Testo estratto
Infatti, durante il suo ministero pubblico, il Signore ha avuto cura degli infermi o personalmente: "Venuta la sera, gli portarono molti indemoniati ed egli scacciò gli spiriti con la sua parola e guarì tutti i malati, perché si adempisse ciò che era stato detto per mezzo del profeta Isaia: "Egli ha preso le nostre infermità e si è addossato le nostre malattie" " (Mt 8, 16-17); o tramite gli Apostoli, ai quali ha dato il potere di cacciare i demoni e curare le malattie, essi mandati in missione nel suo Nome: "predicavano che la gente si convertisse, scacciavano molti demoni, ungevano di olio molti infermi e li guarivano "(Mc 6, 12-13).

Voci fornite

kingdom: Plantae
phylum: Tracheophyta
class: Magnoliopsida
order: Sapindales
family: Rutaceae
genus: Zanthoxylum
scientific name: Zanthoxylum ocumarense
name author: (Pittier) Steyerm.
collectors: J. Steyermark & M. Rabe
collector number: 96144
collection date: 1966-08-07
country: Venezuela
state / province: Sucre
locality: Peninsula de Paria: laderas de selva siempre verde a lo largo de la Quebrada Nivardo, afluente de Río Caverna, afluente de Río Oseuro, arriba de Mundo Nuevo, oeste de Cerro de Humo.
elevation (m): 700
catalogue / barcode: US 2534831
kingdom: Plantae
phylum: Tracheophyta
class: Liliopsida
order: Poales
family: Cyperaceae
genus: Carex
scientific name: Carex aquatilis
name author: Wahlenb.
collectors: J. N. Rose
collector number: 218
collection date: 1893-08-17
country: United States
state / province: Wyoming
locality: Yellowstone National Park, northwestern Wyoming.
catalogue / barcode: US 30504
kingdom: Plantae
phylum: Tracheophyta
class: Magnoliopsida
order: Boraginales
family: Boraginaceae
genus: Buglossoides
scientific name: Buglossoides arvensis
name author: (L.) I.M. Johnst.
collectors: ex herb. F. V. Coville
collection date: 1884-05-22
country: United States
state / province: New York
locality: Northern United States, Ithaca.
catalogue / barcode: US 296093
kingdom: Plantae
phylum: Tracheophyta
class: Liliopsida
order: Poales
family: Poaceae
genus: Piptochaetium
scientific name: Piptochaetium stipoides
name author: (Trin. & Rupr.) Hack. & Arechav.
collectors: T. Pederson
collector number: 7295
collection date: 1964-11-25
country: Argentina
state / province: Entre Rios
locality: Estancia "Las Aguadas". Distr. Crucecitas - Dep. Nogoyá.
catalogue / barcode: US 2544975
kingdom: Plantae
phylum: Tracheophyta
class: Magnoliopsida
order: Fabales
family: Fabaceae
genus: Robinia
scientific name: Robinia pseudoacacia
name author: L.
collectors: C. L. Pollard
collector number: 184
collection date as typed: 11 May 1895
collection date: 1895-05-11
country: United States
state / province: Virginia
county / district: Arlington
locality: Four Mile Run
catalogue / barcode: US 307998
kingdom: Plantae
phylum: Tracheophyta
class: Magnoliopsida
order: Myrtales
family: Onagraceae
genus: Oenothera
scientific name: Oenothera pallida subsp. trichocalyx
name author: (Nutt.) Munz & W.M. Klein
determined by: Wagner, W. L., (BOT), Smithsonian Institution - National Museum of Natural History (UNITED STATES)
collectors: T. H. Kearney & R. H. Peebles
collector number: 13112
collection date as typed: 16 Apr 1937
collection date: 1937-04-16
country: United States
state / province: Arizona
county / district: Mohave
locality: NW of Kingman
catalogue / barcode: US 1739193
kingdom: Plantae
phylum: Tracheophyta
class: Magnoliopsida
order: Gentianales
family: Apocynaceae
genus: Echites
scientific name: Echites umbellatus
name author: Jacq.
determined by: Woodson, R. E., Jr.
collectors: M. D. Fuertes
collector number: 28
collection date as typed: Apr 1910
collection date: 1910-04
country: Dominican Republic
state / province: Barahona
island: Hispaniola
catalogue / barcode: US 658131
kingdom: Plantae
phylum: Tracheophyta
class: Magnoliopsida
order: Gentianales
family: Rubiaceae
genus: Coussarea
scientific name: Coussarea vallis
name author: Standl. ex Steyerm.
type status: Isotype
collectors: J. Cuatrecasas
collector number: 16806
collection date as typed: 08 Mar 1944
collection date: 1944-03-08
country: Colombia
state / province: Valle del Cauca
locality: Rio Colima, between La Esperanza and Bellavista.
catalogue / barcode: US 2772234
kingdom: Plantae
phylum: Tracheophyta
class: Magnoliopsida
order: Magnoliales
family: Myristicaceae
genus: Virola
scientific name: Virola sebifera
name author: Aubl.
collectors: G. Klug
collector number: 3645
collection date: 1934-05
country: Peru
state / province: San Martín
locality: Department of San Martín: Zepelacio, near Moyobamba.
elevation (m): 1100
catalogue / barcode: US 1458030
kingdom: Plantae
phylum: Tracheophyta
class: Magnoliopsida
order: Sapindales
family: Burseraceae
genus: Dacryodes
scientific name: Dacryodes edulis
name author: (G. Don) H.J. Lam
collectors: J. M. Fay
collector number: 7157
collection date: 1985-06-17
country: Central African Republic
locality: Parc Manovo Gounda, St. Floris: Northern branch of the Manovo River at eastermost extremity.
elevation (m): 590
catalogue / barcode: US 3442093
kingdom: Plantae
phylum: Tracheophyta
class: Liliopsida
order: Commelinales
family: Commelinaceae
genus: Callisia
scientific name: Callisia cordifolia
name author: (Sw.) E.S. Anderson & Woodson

Operazioni da svolgere
**a)** Elenca le azioni che, nel testo sulla cura degli infermi, la citazione di Marco attribuisce agli Apostoli inviati in missione.
**b)** Prosegui il testo sulla cura degli infermi a partire dall'ultima frase riportata.
Il materiale è distinto dal testo e va considerato a parte.

Risposte scritte
**a)**
- predicavano che la gente si convertisse
- scacciavano molti demoni
- ungevano di olio molti infermi
- li guarivano

**b)**
E’ significativo il segno dell’unzione dei malati con l’olio compiuto dagli apostoli, benché riportato dal solo Marco, in esso la Chiesa tutta ha intravisto un preludio del sacramento dell’Euchélaion, esplicitato da San Giacomo. L’Apostolo invita a ricevere l'unzione in caso di malattia: " Se qualcuno di voi è ammalato, chiami i presbiteri della Chiesa, ed essi preghino su di lui, dopo averlo unto con olio nel nome del Signore. E la preghiera fatta con fede salverà l'ammalato; il Signore lo rialzerà e se ha commesso peccati, gli saranno perdonati. Confessate perciò i vostri peccati gli uni agli altri e pregate gli uni per gli altri per essere guariti " (Gc 5, 14-16).
La cura dei malati da parte della Chiesa ha dunque radici scritturistiche e non è un’invenzione dei secoli successivi, come alcuni hanno affermato. Essa è sempre rimasta viva nella tradizione della Chiesa d’oriente e d’occidente, grazie al Mystêrion dell’olio santificato dallo Spirito per la guarigione. "Ora l’olio, dice S. Cirillo d’Alessandria, fa riposare il corpo stanco e produce insieme la luce e la gioia. L’olio dell’unzione figura la misericordia di Dio, la guarigione delle infermità, la luce del cuore. Cose tutte le quali sono il frutto della preghiera"(37).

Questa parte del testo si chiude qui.